A sobrevivente afirma que, durante décadas no Japão, não houve informações sobre o risco das usinas nucleares, e destaca que foram turistas estrangeiros que disseram a ela, pela primeira vez, os perigos procedentes da energia atômica. Em 1985, ela publicou seu Manual de Hiroshima, um livro em que explicava, entre outras coisas, as consequências da radioatividade e os detalhes sobre a energia nuclear, sem ter ideia de que as explicações sobre os efeitos do plutônio ou do iodo pudessem voltar às manchetes de imprensa do Japão "tão poucos anos depois".
O livro de Keiko é um dos muitos sobre questões nucleares na biblioteca do Museu da Paz de Hiroshima, quase sempre repleto de visitantes que nele observam assustadores detalhes do que aconteceu no dia 6 de agosto de 1945 e as duradouras consequências daquela catástrofe.
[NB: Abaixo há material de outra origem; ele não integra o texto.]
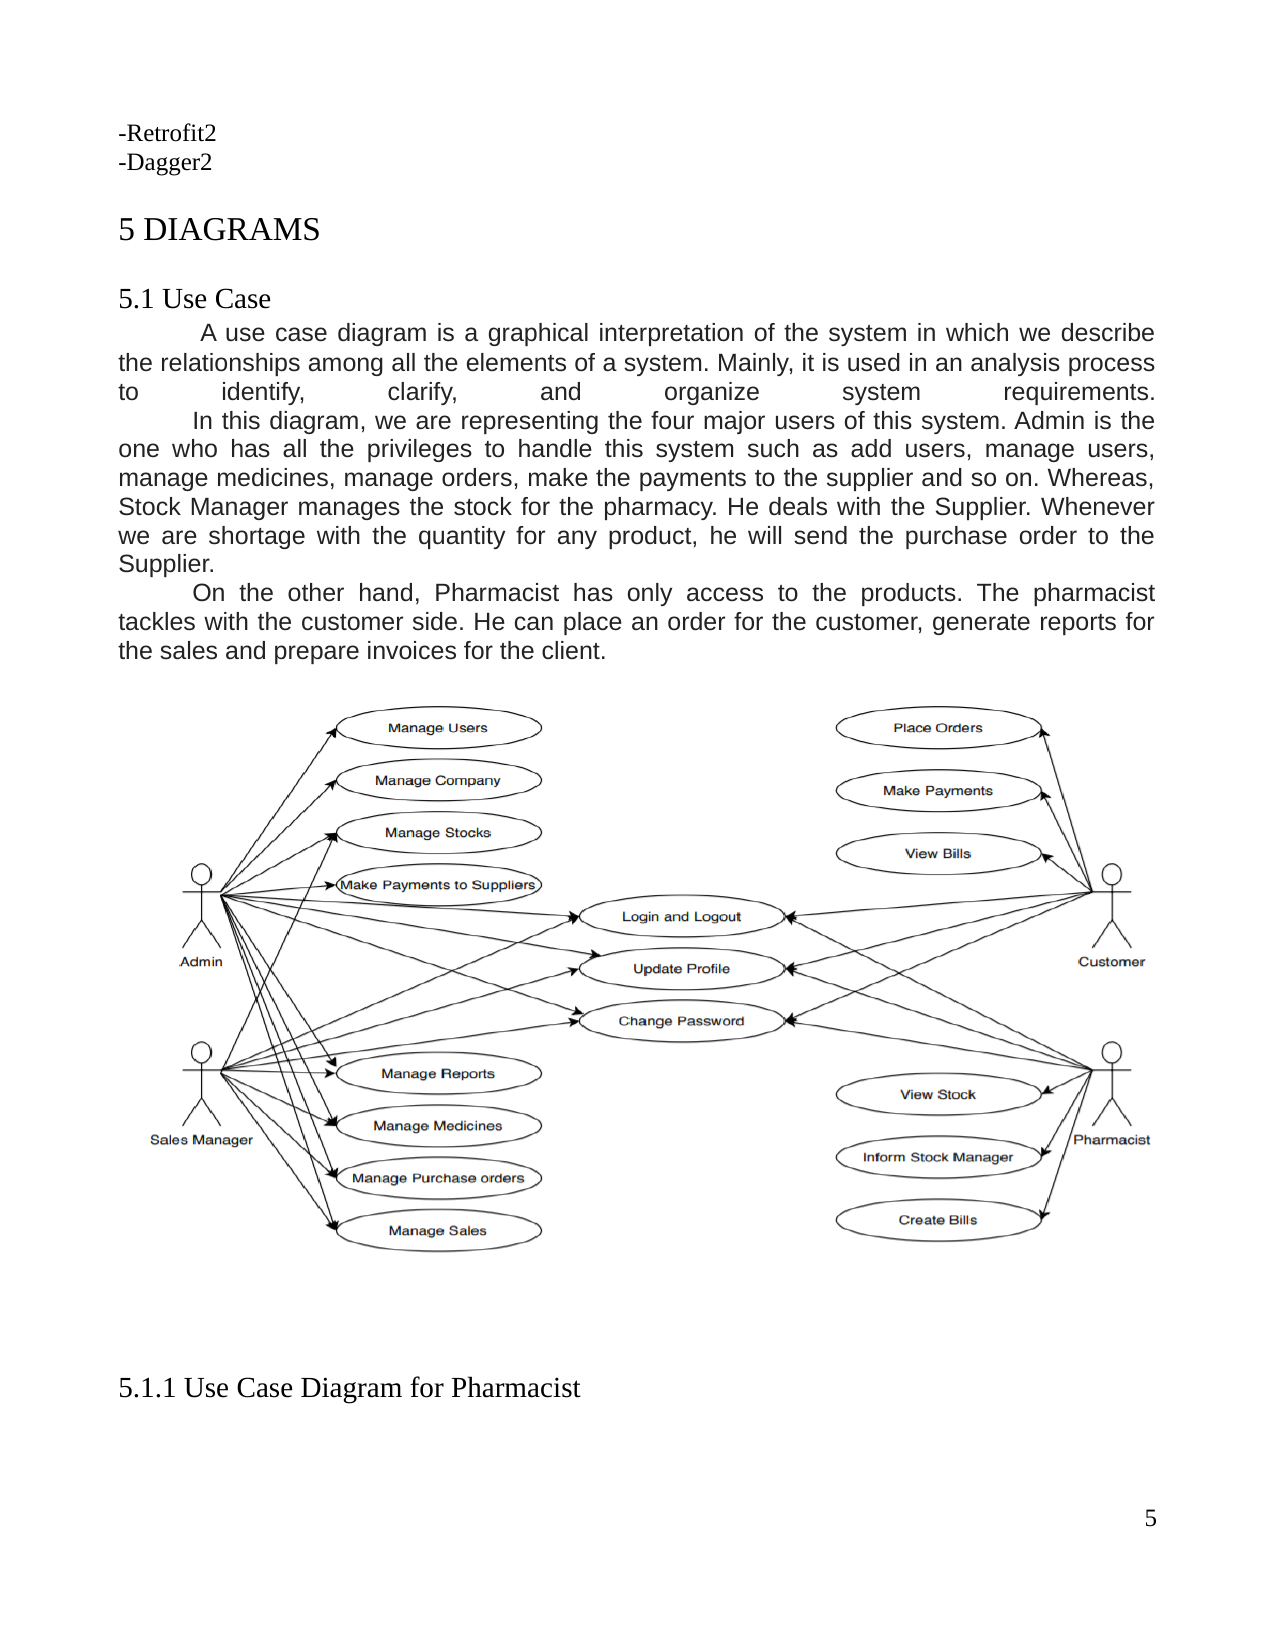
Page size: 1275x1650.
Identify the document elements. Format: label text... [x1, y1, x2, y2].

text -Retrofit2 [118, 118, 1157, 147]
text 5 DIAGRAMS [118, 209, 1157, 247]
text 5.1 Use Case [118, 281, 1157, 314]
text -Dagger2 [118, 147, 1157, 176]
text A use case diagram is a graphical interpretation of the system in which we describe the relationships among all the elements of a system. Mainly, it is used in an analysis process to identify, clarify, and organize system requirements. In this diagram, we are representing the four major users of this system. Admin is the one who has all the privileges to handle this system such as add users, manage users, manage medicines, manage orders, make the payments to the supplier and so on. Whereas, Stock Manager manages the stock for the pharmacy. He deals with the Supplier. Whenever we are shortage with the quantity for any product, he will send the purchase order to the Supplier. On the other hand, Pharmacist has only access to the products. The pharmacist tackles with the customer side. He can place an order for the customer, generate reports for the sales and prepare invoices for the client. [118, 314, 1157, 664]
picture [118, 698, 1157, 1270]
text 5.1.1 Use Case Diagram for Pharmacist [118, 1371, 1157, 1404]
Em frente ao museu, fica o Parque Memorial da Paz, centro da cerimônia que, neste sábado, lembrará aos representantes de aproximadamente 70 países as vítimas do ataque nuclear, com a crise de Fukushima e o reavivado debate sobre a energia atômica como cenário de fundo.
Diante do "Genbaku Domu" ("Cúpula da bomba atômica"), o esqueleto da antiga Câmara de Promoção Industrial que se levanta como símbolo da devastação, se congregavam nesta sexta-feira vários grupos com cartazes de homenagem às vítimas e, alguns, com mensagens contra a energia nuclear. Por ali, passaram nesta sexta-feira desde membros da Associação de Ciclistas pela Paz até estudantes, turistas e, inclusive, um grupo de monges budistas que, sob um sol escaldante, recitou suas orações diante de um pequeno altar e dois grandes cartazes com os dizeres "Não à guerra" e "Não mais usinas nucleares".
O prefeito de Hiroshima, Kazumi Matsui, já anunciou que, durante o ato deste sábado, em sua tradicional declaração de paz, fará também um pedido para que o governo do Japão revise sua política energética.